EXERCISE DESCRIPTION
Every line of the records below from the line with "[261,565,275,576] 3: ->" up to and including the line with "[698,565,722,582] (b) ->" must be reproduced exactly, and no line outside that range.

DATASET ENTRIES
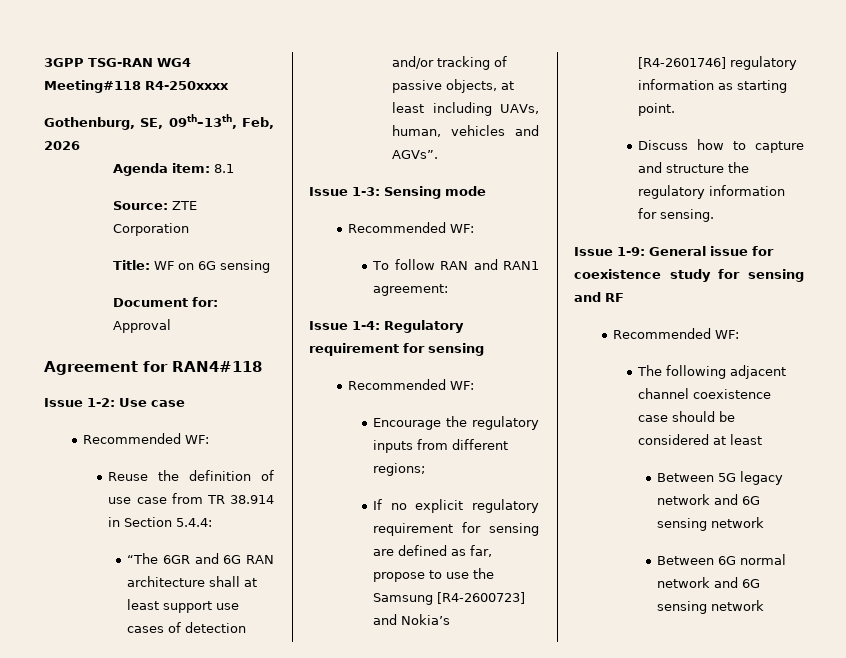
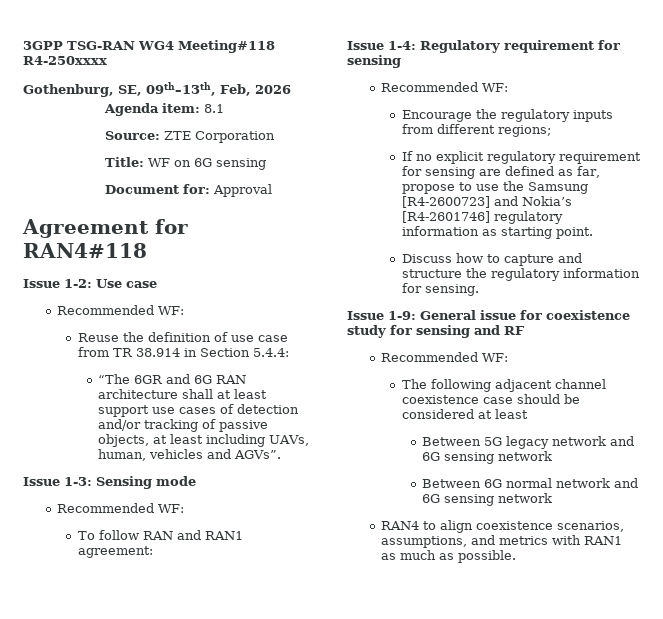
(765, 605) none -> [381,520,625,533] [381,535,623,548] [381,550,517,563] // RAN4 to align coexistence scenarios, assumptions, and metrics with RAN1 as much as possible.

---

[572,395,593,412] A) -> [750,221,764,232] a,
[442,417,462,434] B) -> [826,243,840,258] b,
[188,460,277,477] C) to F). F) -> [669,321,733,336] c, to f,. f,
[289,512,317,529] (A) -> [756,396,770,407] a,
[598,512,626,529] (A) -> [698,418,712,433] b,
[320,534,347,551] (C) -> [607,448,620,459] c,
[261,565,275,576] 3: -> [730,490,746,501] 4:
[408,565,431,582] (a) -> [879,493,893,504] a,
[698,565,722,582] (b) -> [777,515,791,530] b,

==

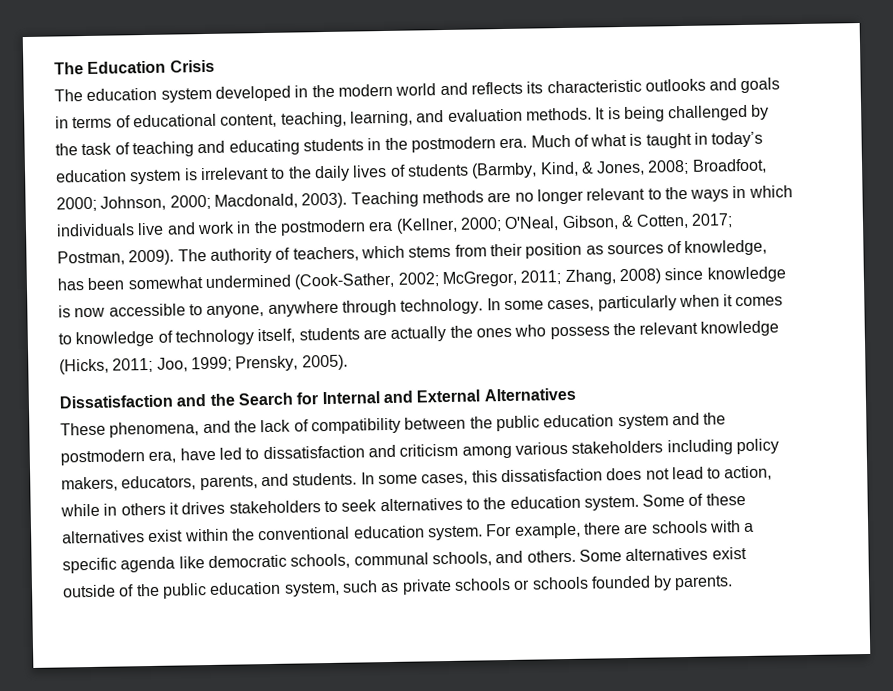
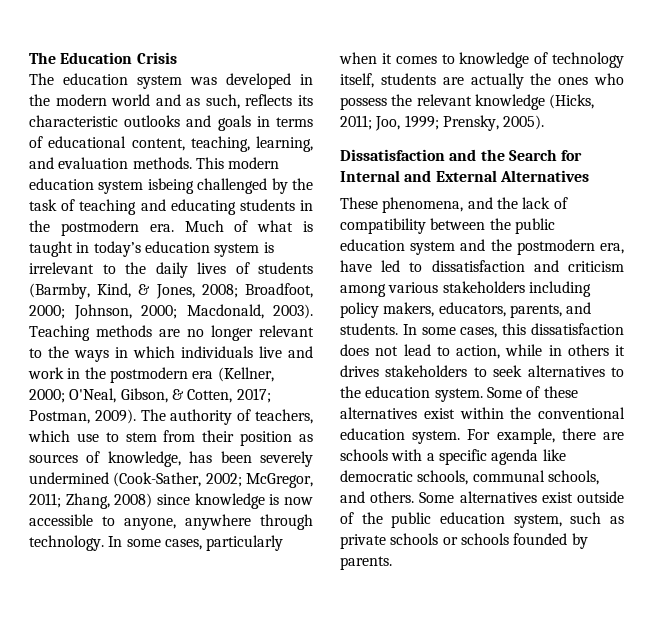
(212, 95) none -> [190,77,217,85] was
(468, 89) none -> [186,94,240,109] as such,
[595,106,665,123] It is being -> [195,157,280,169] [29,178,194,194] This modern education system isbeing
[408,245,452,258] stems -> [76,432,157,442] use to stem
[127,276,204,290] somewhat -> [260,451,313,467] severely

TASK ANSWER
[261,565,275,576] 3: -> [730,490,746,501] 4:
[408,565,431,582] (a) -> [879,493,893,504] a,
[698,565,722,582] (b) -> [777,515,791,530] b,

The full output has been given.